Sep 16, 2023	I have completed my first research paper, where we propose a simple yet effective clean-label backdoor attack for object detectors. Many thanks to Prof. Minhao Cheng for his invaluable support.

Publications

(*) denotes equal contribution

NeurIPS

Adversarial Paraphrasing: A Universal Attack for Humanizing AI-Generated Text

Yize Cheng^*, Vinu Sankar Sadasivan^*, Mehrdad Saberi, Shoumik Saha, and Soheil Feizi

In Proceedings of the 39th Conference on Neural Information Processing Systems (NeurIPS), 2025

Abs PDF Code

The increasing capabilities of Large Language Models (LLMs) have raised concerns about their misuse in AI-generated plagiarism and social engineering. While various AI-generated text detectors have been proposed to mitigate these risks, many remain vulnerable to simple evasion techniques such as paraphrasing.
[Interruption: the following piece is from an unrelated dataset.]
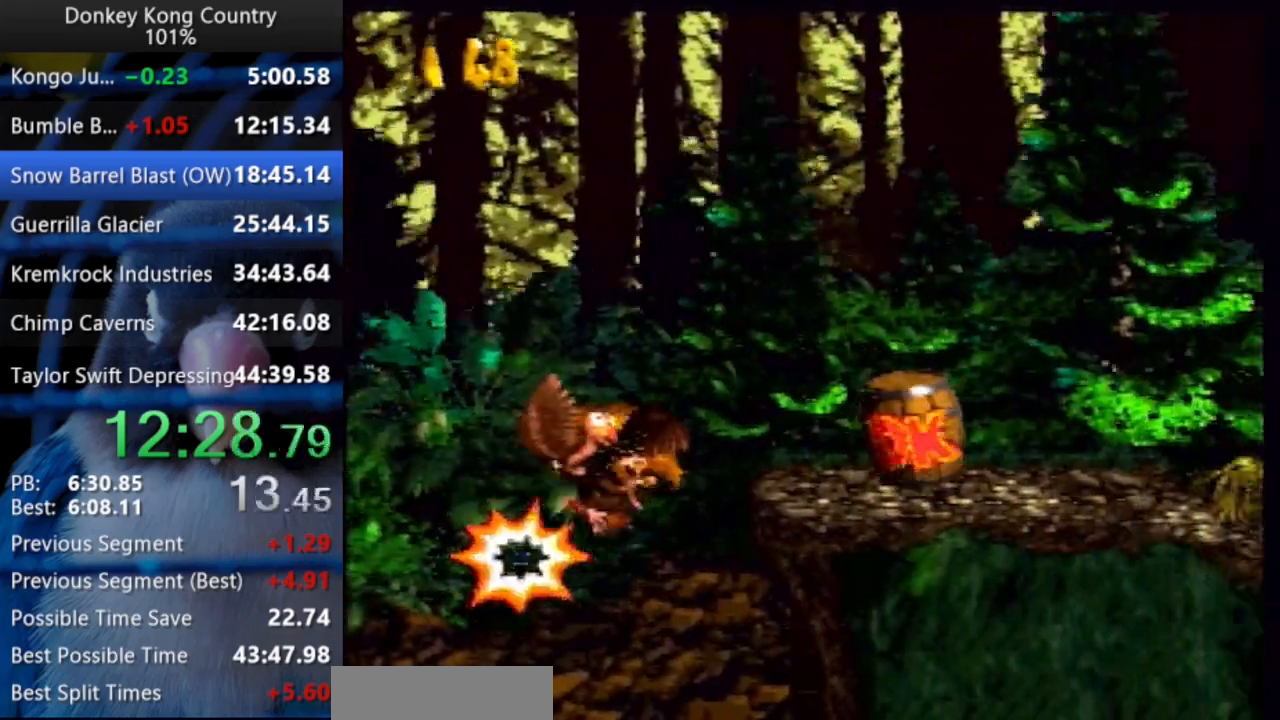
{"buttons": ["Y", "DPAD_UP", "DPAD_RIGHT"], "events": [[433, "X", "up"], [450, "B", "up"]]}
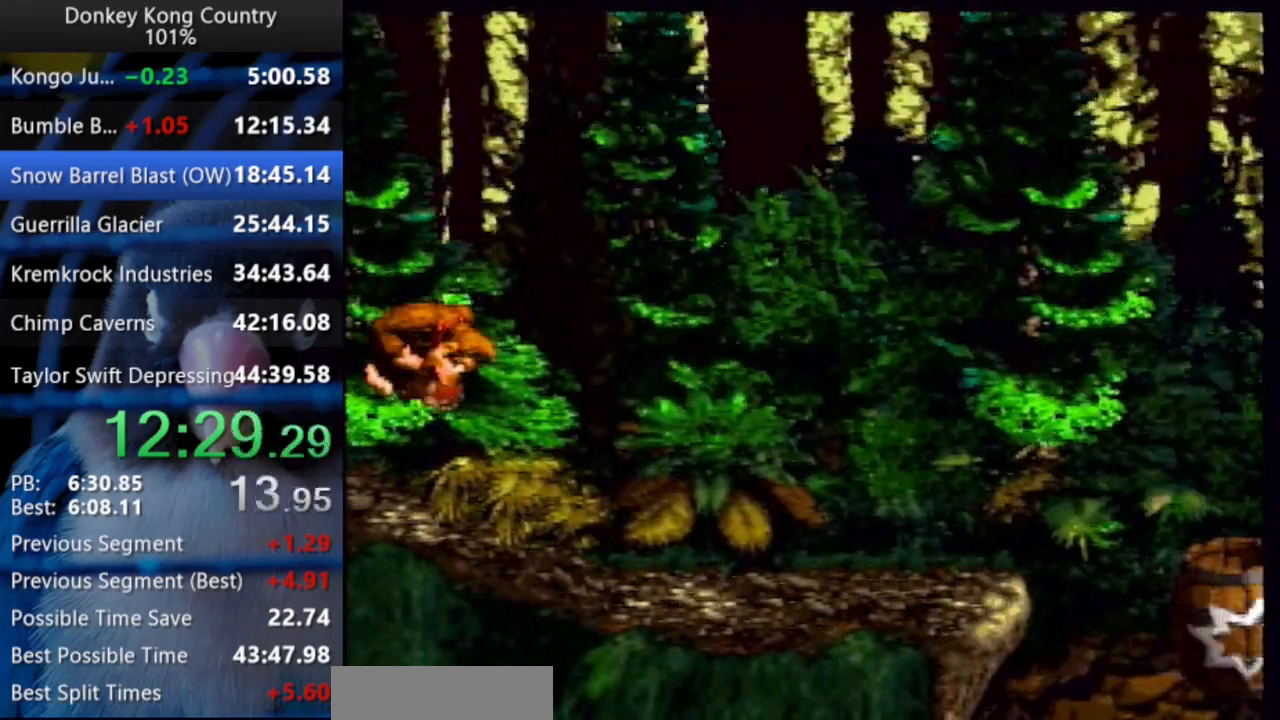
{"buttons": ["Y", "DPAD_UP", "DPAD_RIGHT"], "events": [[200, "Y", "up"], [217, "Y", "down"]]}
However, recent detectors have shown greater robustness against such basic attacks. In this work, we introduce Adversarial Paraphrasing, a training-free attack framework that universally humanizes any AI-generated text to evade detection more effectively. Our approach leverages an off-the-shelf instruction-following LLM to paraphrase AI-generated content under the guidance of an AI text detector, producing adversarial examples that are specifically optimized to bypass detection. Extensive experiments show that our attack is both broadly effective and highly transferable across several detection systems. For instance, compared to simple paraphrasing attack–which, ironically, increases the true positive at 1% false positive (T@1%F) by 8.57% on RADAR and 15.03% on Fast-DetectGPT–adversarial paraphrasing, guided by OpenAI-RoBERTa-Large, reduces T@1%F by 64.49% on RADAR and a striking 98.96% on Fast-DetectGPT. Across a diverse set of detectors–including neural network-based, watermark-based, and zero-shot approaches–our attack achieves an average T@1%F reduction of 87.88% under the guidance of OpenAI-RoBERTa-Large. We also analyze the tradeoff between text quality and attack success to find that our method can significantly reduce detection rates, with mostly a slight degradation in text quality. Our adversarial setup highlights the need for more robust and resilient detection strategies in the light of increasingly sophisticated evasion techniques.
EMNLP

DyePack: Provably Flagging Test Set Contamination in LLMs Using Backdoors

Yize Cheng^*, Wenxiao Wang^*, Mazda Moayeri, and Soheil Feizi

In Proceedings of the 2025 Conference on Empirical Methods in Natural Language Processing (EMNLP), 2025

Abs PDF Video Code Poster

Open benchmarks are essential for evaluating and advancing large language models, offering reproducibility and transparency. However, their accessibility makes them likely targets of test set contamination. In this work, we introduce DyePack, a framework that leverages backdoor attacks to identify models that used benchmark test sets during training, without requiring access to the loss, logits, or any internal details of the model. Like how banks mix dye packs with their money to mark robbers, DyePack mixes backdoor samples with the test data to flag models that trained on it. We propose a principled design incorporating multiple backdoors with stochastic targets, enabling exact false positive rate (FPR) computation when flagging every model. This provably prevents false accusations while providing strong evidence for every detected case of contamination. We evaluate DyePack on five models across three datasets, covering both multiple-choice and open-ended generation tasks. For multiple-choice questions, it successfully detects all contaminated models with guaranteed FPRs as low as 0.000073% on MMLU-Pro and 0.000017% on Big-Bench-Hard using eight backdoors. For open-ended generation tasks, it generalizes well and identifies all contaminated models on Alpaca with a guaranteed false positive rate of just 0.127% using six backdoors.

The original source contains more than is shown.